You can get your family used to it by keeping a container of soaked wheat in the refrigerator. Then use it! For example, when a recipe calls for ground beef, add several tablespoons of wheat to the mix. You can also add small amounts to recipes that call for rice. Of course if you are making any recipe with flour begin by adding a few tablespoons of wheat flour. That means using real whole-wheat flour not caramelized white flour. Then add ¼ C and then ½ C and so on, continuing to replace the white flour by that amount of whole-wheat flour. Pretty soon you can get brave and use a whole cup. If your recipe is for regular flour you may have to make other adjustments such as the liquid, because whole-wheat flour is heavier. Be brave and try anyway.

Always make sure when you are using grains and beans that you cook them with the spices and flavors your family enjoys. Individuals are much more likely to eat something when it tastes familiar.

Try to introduce the food that you are calling “food storage” into your daily menus one or two items at a time. Don’t overwhelm everyone with large amounts of new textures and tastes all at once or you will lose the campaign. Continue to use them in a variety of familiar recipes until the family gets used to them. (And even likes them, surprise!) Then the next rule is to add more and different items to the old standby recipes. Chocolate chip cookies are a good place to start.

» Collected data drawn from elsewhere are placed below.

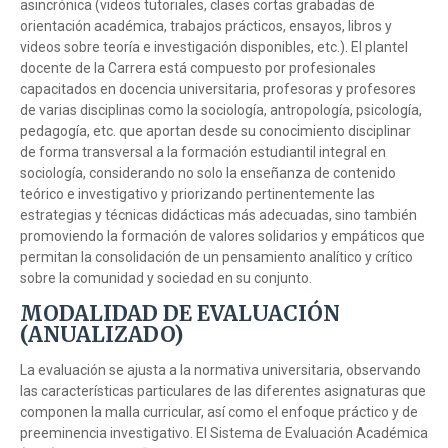
asincrónica (videos tutoriales, clases cortas grabadas de
orientación académica, trabajos prácticos, ensayos, libros y
videos sobre teoría e investigación disponibles, etc.). El plantel
docente de la Carrera está compuesto por profesionales
capacitados en docencia universitaria, profesoras y profesores
de varias disciplinas como la sociología, antropología, psicología,
pedagogía, etc. que aportan desde su conocimiento disciplinar
de forma transversal a la formación estudiantil integral en
sociología, considerando no solo la enseñanza de contenido
teórico e investigativo y priorizando pertinentemente las
estrategias y técnicas didácticas más adecuadas, sino también
promoviendo la formación de valores solidarios y empáticos que
permitan la consolidación de un pensamiento analítico y crítico
sobre la comunidad y sociedad en su conjunto.
MODALIDAD DE EVALUACIÓN
(ANUALIZADO)
La evaluación se ajusta a la normativa universitaria, observando
las características particulares de las diferentes asignaturas que
componen la malla curricular, así como el enfoque práctico y de
preeminencia investigativo. El Sistema de Evaluación Académica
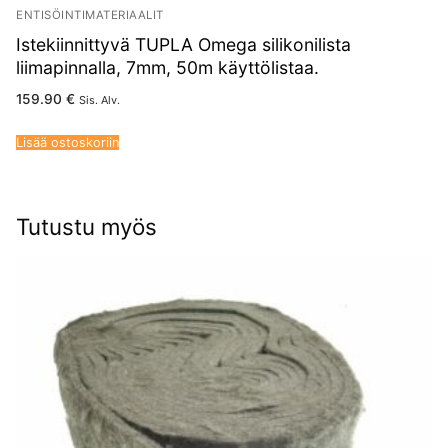
ENTISÖINTIMATERIAALIT
Istekiinnittyvä TUPLA Omega silikonilista
liimapinnalla, 7mm, 50m käyttölistaa.
159.90
€
Sis. Alv.
Lisää ostoskoriin
Tutustu myös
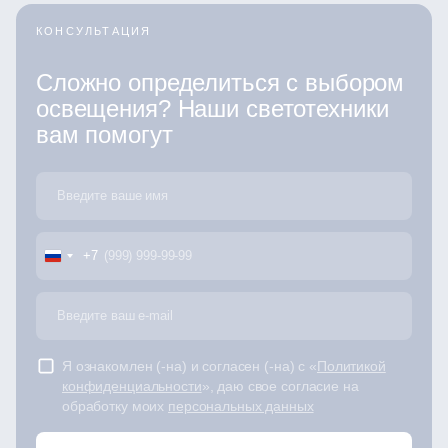
КОНСУЛЬТАЦИЯ
Сложно определиться с выбором
освещения? Наши светотехники
вам помогут
+7
Я ознакомлен (-на) и согласен (-на) с «
Политикой
конфиденциальности
», даю свое согласие на
обработку моих
персональных данных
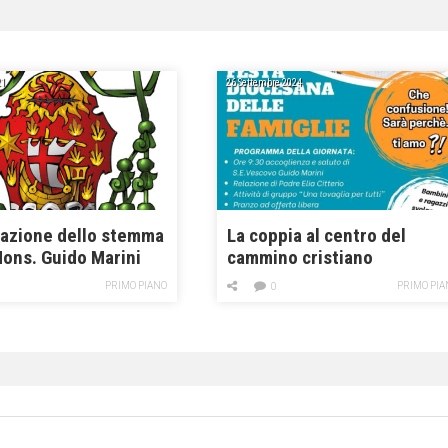
21
26 Settembre 2024
azione dello stemma
La coppia al centro del
Mons. Guido Marini
cammino cristiano
PRIMO PIANO
PRIMO PIA
0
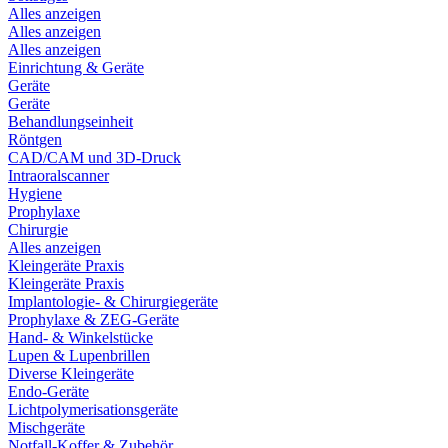
Alles anzeigen
Alles anzeigen
Alles anzeigen
Einrichtung & Geräte
Geräte
Geräte
Behandlungseinheit
Röntgen
CAD/CAM und 3D-Druck
Intraoralscanner
Hygiene
Prophylaxe
Chirurgie
Alles anzeigen
Kleingeräte Praxis
Kleingeräte Praxis
Implantologie- & Chirurgiegeräte
Prophylaxe & ZEG-Geräte
Hand- & Winkelstücke
Lupen & Lupenbrillen
Diverse Kleingeräte
Endo-Geräte
Lichtpolymerisationsgeräte
Mischgeräte
Notfall-Koffer & Zubehör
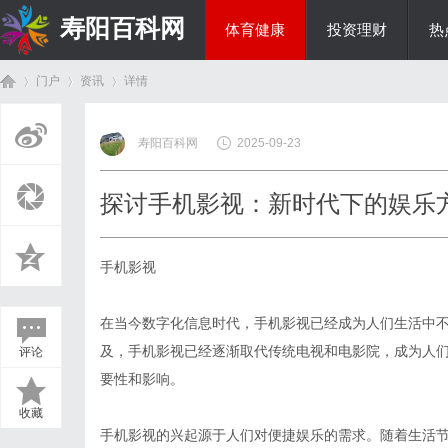
寿阳百科网
体育健康
投资理财
热
门户
资讯
详情
国际资讯
寿阳百科网
2025-09-23
首
›
›
›
探讨手机影视：新时代下的娱乐
手机影视
在当今数字化信息时代，手机影视已经成为人们生活中
及，手机影视已经逐渐取代传统电视和电影院，成为人
评论
页
要性和影响。
收藏
手机影视的兴起源于人们对便捷娱乐的需求。随着生活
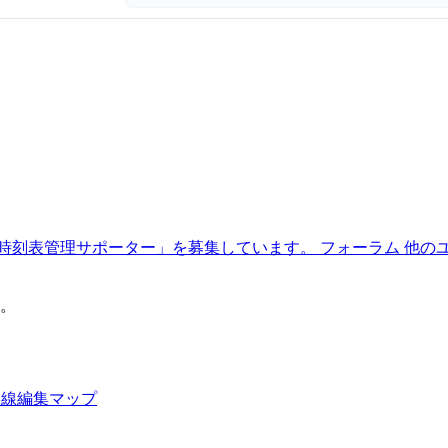
時刻表管理サポーター」を募集しています。
フォーラム
他の
。
路線編集マップ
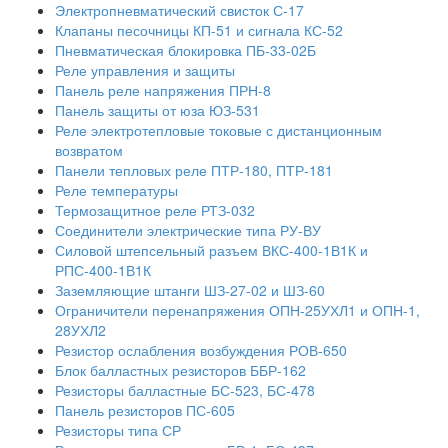
Электропневматический свисток С-17
Клапаны песочницы КП-51 и сигнала КС-52
Пневматическая блокировка ПБ-33-02Б
Реле управления и защиты
Панель реле напряжения ПРН-8
Панель защиты от юза ЮЗ-531
Реле электротепловые токовые с дистанционным
возвратом
Панели тепловых реле ПТР-180, ПТР-181
Реле температуры
Термозащитное реле РТЗ-032
Соединители электрические типа РУ-ВУ
Силовой штепсельный разъем ВКС-400-1В1К и
РПС-400-1В1К
Заземляющие штанги ШЗ-27-02 и ШЗ-60
Ограничители перенапряжения ОПН-25УХЛ1 и ОПН-1,
28УХЛ2
Резистор ослабления возбуждения РОВ-650
Блок балластных резисторов ББР-162
Резисторы балластные БС-523, БС-478
Панель резисторов ПС-605
Резисторы типа СР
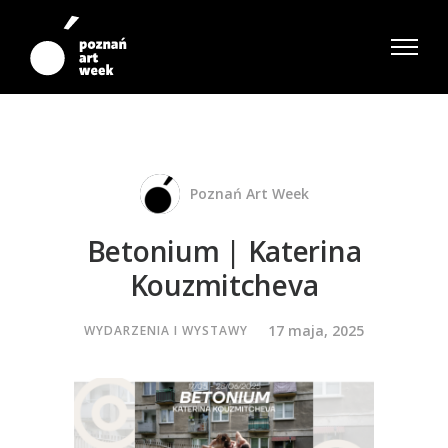
Poznań Art Week
Betonium | Katerina
Kouzmitcheva
17 maja, 2025
WYDARZENIA I WYSTAWY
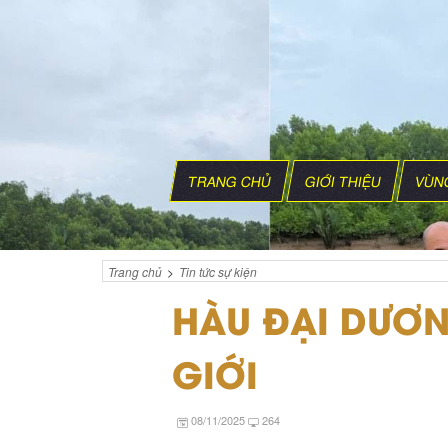
TRANG CHỦ
GIỚI THIỆU
VÙN
Trang chủ
Tin tức sự kiện
>
HÀU ĐẠI DƯƠN
GIỚI
08/11/2025
264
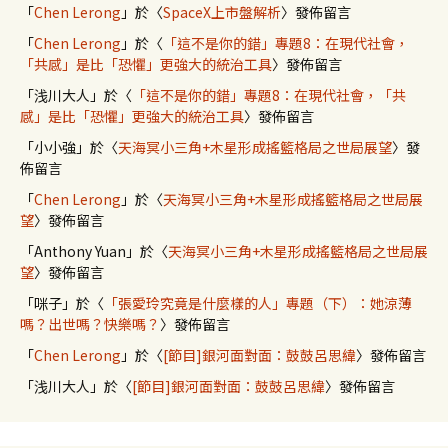
「
Chen Lerong
」於〈
SpaceX上市盤解析
〉發佈留言
「
Chen Lerong
」於〈
「這不是你的錯」專題8：在現代社會，
「共感」是比「恐懼」更強大的統治工具
〉發佈留言
「
浅川大人
」於〈
「這不是你的錯」專題8：在現代社會，「共
感」是比「恐懼」更強大的統治工具
〉發佈留言
「
小小強
」於〈
天海冥小三角+木星形成搖籃格局之世局展望
〉發
佈留言
「
Chen Lerong
」於〈
天海冥小三角+木星形成搖籃格局之世局展
望
〉發佈留言
「
Anthony Yuan
」於〈
天海冥小三角+木星形成搖籃格局之世局展
望
〉發佈留言
「
咪子
」於〈
「張愛玲究竟是什麼樣的人」專題（下）：她涼薄
嗎？出世嗎？快樂嗎？
〉發佈留言
「
Chen Lerong
」於〈
[節目]銀河面對面：鼓鼓呂思緯
〉發佈留言
「
浅川大人
」於〈
[節目]銀河面對面：鼓鼓呂思緯
〉發佈留言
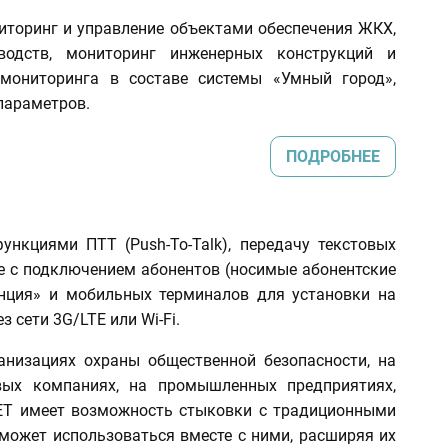
иторинг и управление объектами обеспечения ЖКХ,
водств, мониторинг инженерных конструкций и
 мониторинга в составе системы «Умный город»,
параметров.
ПОДРОБНЕЕ
ункциями ПТТ (Push-To-Talk), передачу текстовых
е с подключением абонентов (носимые абонентские
нция» и мобильных терминалов для установки на
 сети 3G/LTE или Wi-Fi.
анизациях охраны общественной безопасности, на
овых компаниях, на промышленных предприятиях,
NET имеет возможность стыковки с традиционными
может использоваться вместе с ними, расширяя их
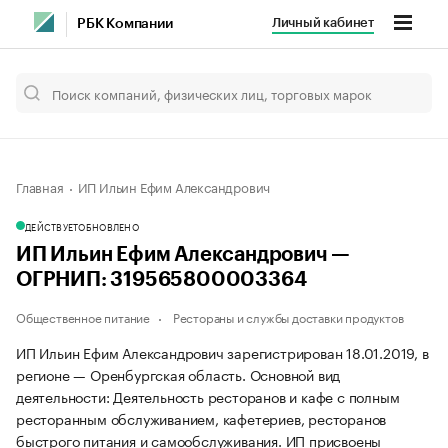
Личный кабинет
РБК Компании
Главная
ИП Ильин Ефим Александрович
ДЕЙСТВУЕТ
ОБНОВЛЕНО
ИП Ильин Ефим Александрович —
ОГРНИП: 319565800003364
Общественное питание
Рестораны и службы доставки продуктов
ИП Ильин Ефим Александрович зарегистрирован 18.01.2019, в
регионе — Оренбургская область. Основной вид
деятельности: Деятельность ресторанов и кафе с полным
ресторанным обслуживанием, кафетериев, ресторанов
быстрого питания и самообслуживания. ИП присвоены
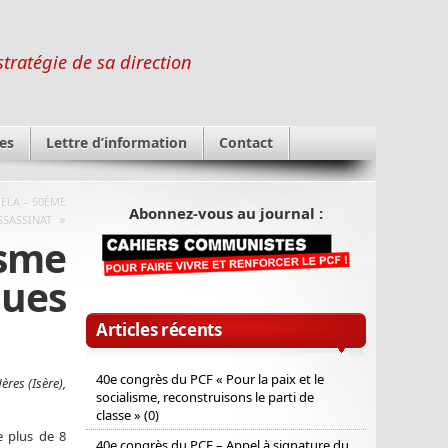
stratégie de sa direction
es
Lettre d’information
Contact
ELA – 50ÈME
Abonnez-vous au journal :
»
SSASSINAT
isme
ques
Articles récents
40e congrès du PCF « Pour la paix et le
res (Isère),
socialisme, reconstruisons le parti de
classe » (0)
e plus de 8
40e congrès du PCF – Appel à signature du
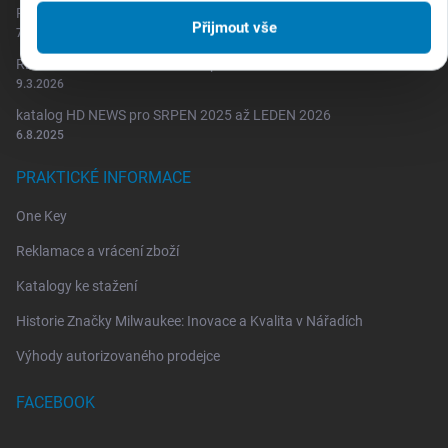
Redemption Classic - akumulátor za 2 koruny
p
Přijmout vše
i
7.7.2026
s
REDEMPTION NA MAXIMUM repro/rádio za 2 Kč
u
9.3.2026
katalog HD NEWS pro SRPEN 2025 až LEDEN 2026
6.8.2025
PRAKTICKÉ INFORMACE
One Key
Reklamace a vrácení zboží
Katalogy ke stažení
Historie Značky Milwaukee: Inovace a Kvalita v Nářadích
Výhody autorizovaného prodejce
FACEBOOK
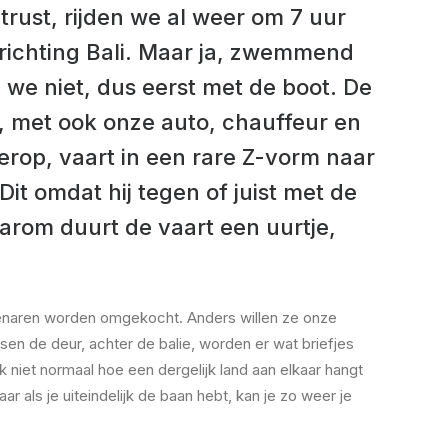
trust, rijden we al weer om 7 uur
richting Bali. Maar ja, zwemmend
 we niet, dus eerst met de boot. De
y, met ook onze auto, chauffeur en
 erop, vaart in een rare Z-vorm naar
 Dit omdat hij tegen of juist met de
rom duurt de vaart een uurtje,
enaren worden omgekocht. Anders willen ze onze
en de deur, achter de balie, worden er wat briefjes
niet normaal hoe een dergelijk land aan elkaar hangt
r als je uiteindelijk de baan hebt, kan je zo weer je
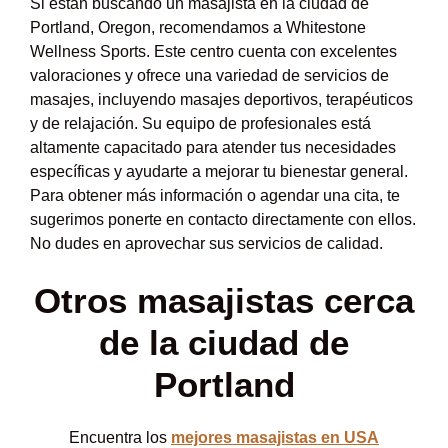
Si están buscando un masajista en la ciudad de
Portland, Oregon, recomendamos a Whitestone
Wellness Sports. Este centro cuenta con excelentes
valoraciones y ofrece una variedad de servicios de
masajes, incluyendo masajes deportivos, terapéuticos
y de relajación. Su equipo de profesionales está
altamente capacitado para atender tus necesidades
específicas y ayudarte a mejorar tu bienestar general.
Para obtener más información o agendar una cita, te
sugerimos ponerte en contacto directamente con ellos.
No dudes en aprovechar sus servicios de calidad.
Otros masajistas cerca
de la ciudad de
Portland
Encuentra los
mejores masajistas en USA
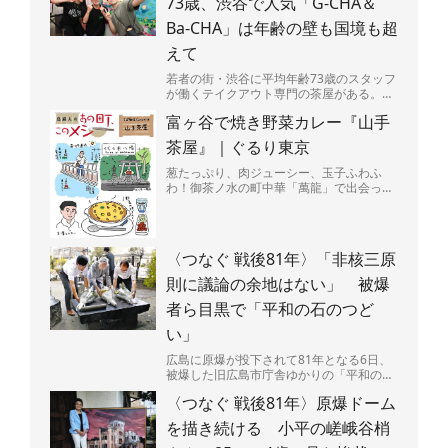
73歳、渋谷で人気「G-CHA＆
Ba-CHA」は年齢の壁も国境も超
えて
若者の街・渋谷に平均年齢73歳のスタッフ
が働くテイクアウト専門の茶屋がある。
店の名は「G-CHA＆Ba-CHA」（ジーチャ
富ヶ谷で焼き野菜カレー『山手
バーチャ）...
茶屋』｜ぐるり東京
葱たっぷり、肉ジューシー、玉子ふわふ
わ！御茶ノ水の町中華「萬龍」で出会っ
た、背徳感マシマシの肉玉炒飯を堪能。
〈つなぐ 戦後81年〉「非核三原
則に議論の余地はない」 被爆
者ら目黒で「平和の石のつど
い」
広島に原爆が投下されて81年となる6日、
被爆した旧広島市庁舎ゆかりの「平和の
石」が置かれた東京都・目黒区立中目黒し
〈つなぐ 戦後81年〉原爆ドーム
ぜんとなかよし公園（...
を描き続ける 小平の嵯峨谷梢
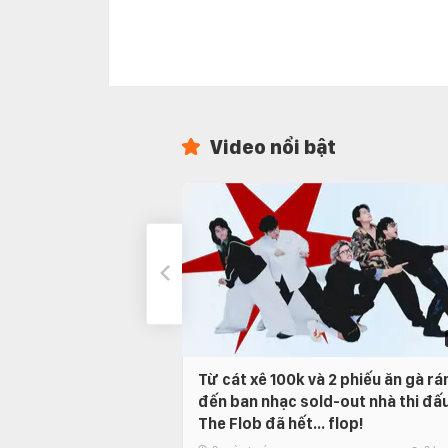
Video nổi bật
Từ cát xê 100k và 2 phiếu ăn gà rá
đến ban nhạc sold-out nhà thi đấu
The Flob đã hết… flop!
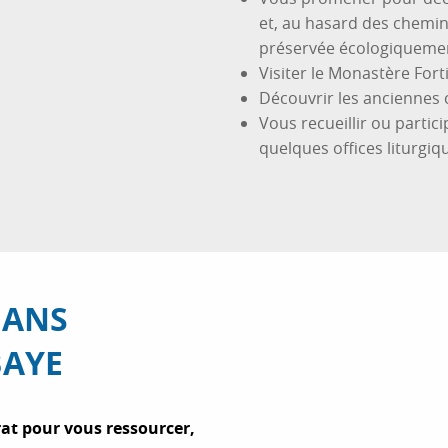
et, au hasard des chemins,
préservée écologiquement
Visiter le Monastère Fort
Découvrir les anciennes c
Vous recueillir ou parti
quelques offices liturgiq
DANS
BAYE
rat pour vous ressourcer,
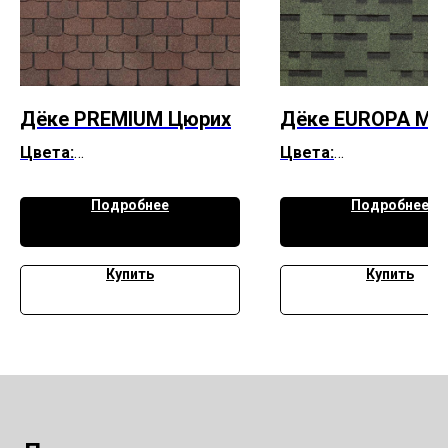
Дёке PREMIUM Цюрих
Дёке EUROPA Ма
Цвета:
Цвета:
Арахис
Зелёный
Вагаси
Красный
Подробнее
Подробнее
Изюм
Коричневый
Кофе
Мускат
Купить
Купить
Фладен
Чили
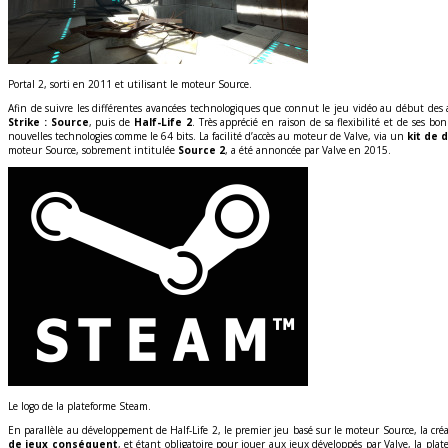
Portal 2, sorti en 2011 et utilisant le moteur Source.
Afin de suivre les différentes avancées technologiques que connut le jeu vidéo au début de
Strike : Source
, puis de
Half-Life 2
. Très apprécié en raison de sa flexibilité et de ses b
nouvelles technologies comme le 64 bits. La facilité d’accès au moteur de Valve, via un
kit de
moteur Source, sobrement intitulée
Source 2
, a été annoncée par Valve en 2015.
Le logo de la plateforme Steam.
En parallèle au développement de Half-Life 2, le premier jeu basé sur le moteur Source, la cr
de jeux conséquent
, et étant obligatoire pour jouer aux jeux développés par Valve, la pl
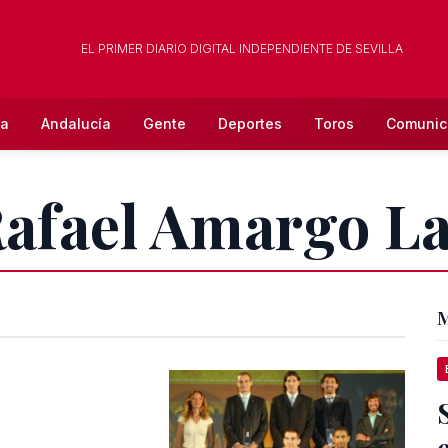
EL PRIMER DIARIO DIGITAL INDEPENDIENTE DE SEVILLA
la
Andalucía
Gente
Deportes
Toros
Comunic
Rafael Amargo L
M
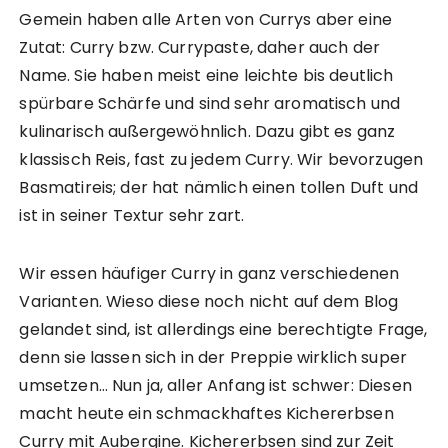
Gemein haben alle Arten von Currys aber eine
Zutat: Curry bzw. Currypaste, daher auch der
Name. Sie haben meist eine leichte bis deutlich
spürbare Schärfe und sind sehr aromatisch und
kulinarisch außergewöhnlich. Dazu gibt es ganz
klassisch Reis, fast zu jedem Curry. Wir bevorzugen
Basmatireis; der hat nämlich einen tollen Duft und
ist in seiner Textur sehr zart.
Wir essen häufiger Curry in ganz verschiedenen
Varianten. Wieso diese noch nicht auf dem Blog
gelandet sind, ist allerdings eine berechtigte Frage,
denn sie lassen sich in der Preppie wirklich super
umsetzen… Nun ja, aller Anfang ist schwer: Diesen
macht heute ein schmackhaftes Kichererbsen
Curry mit Aubergine. Kichererbsen sind zur Zeit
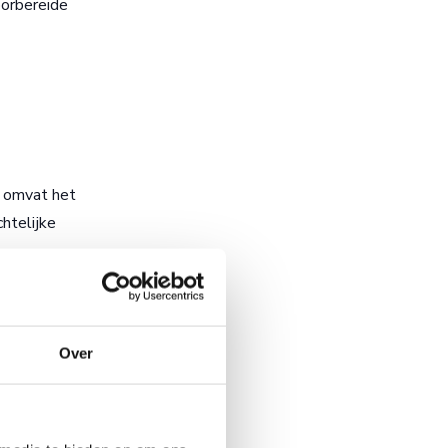
oorbereide
t omvat het
htelijke
Over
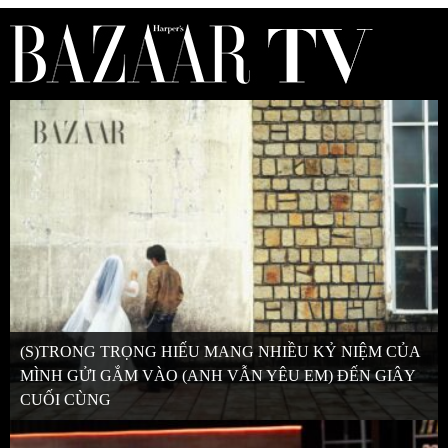
(S)TRONG TRỌNG HIẾU MANG NHIỀU KỶ NIỆM CỦA
MÌNH GỬI GẮM VÀO (ANH VẪN YÊU EM) ĐẾN GIÂY
CUỐI CÙNG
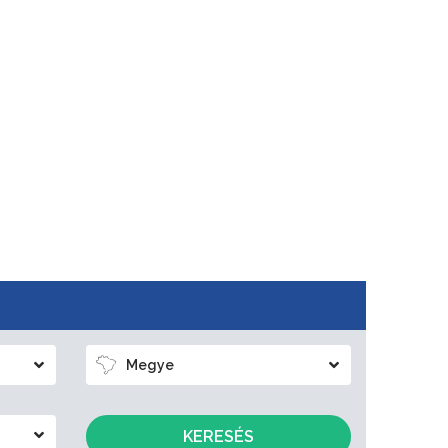
Megye
KERESÉS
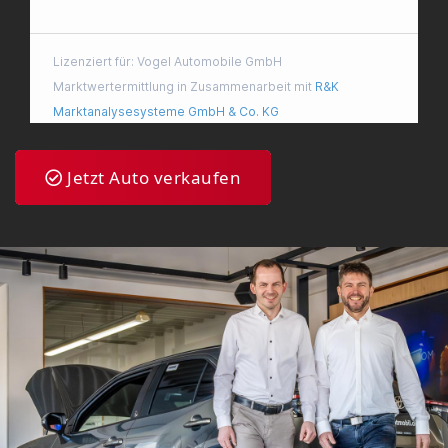
Jetzt Auto verkaufen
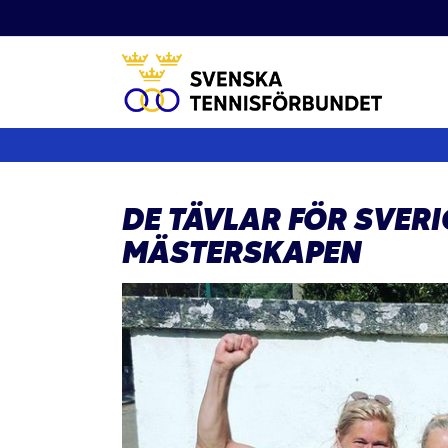
Fortsätt
till
innehållet
DE TÄVLAR FÖR SVERI
MÄSTERSKAPEN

Question from S.C., Dallas, TX - Someone convinced us to store water in a 55-gallon water drum. It’s way too heavy for me to tip. How do I get the water out of it?

You are right. A full 55-gallon barrel will weigh several hundred pounds. Go to a local hardware store, a well-equipped supermarket, or to a company that sells the water barrels (you can find them in the yellow pages or google them) and ask for a manual siphon-hose. It should cost about ten dollars. Most water barrels are created with a fitting on top to attach a siphon-hose.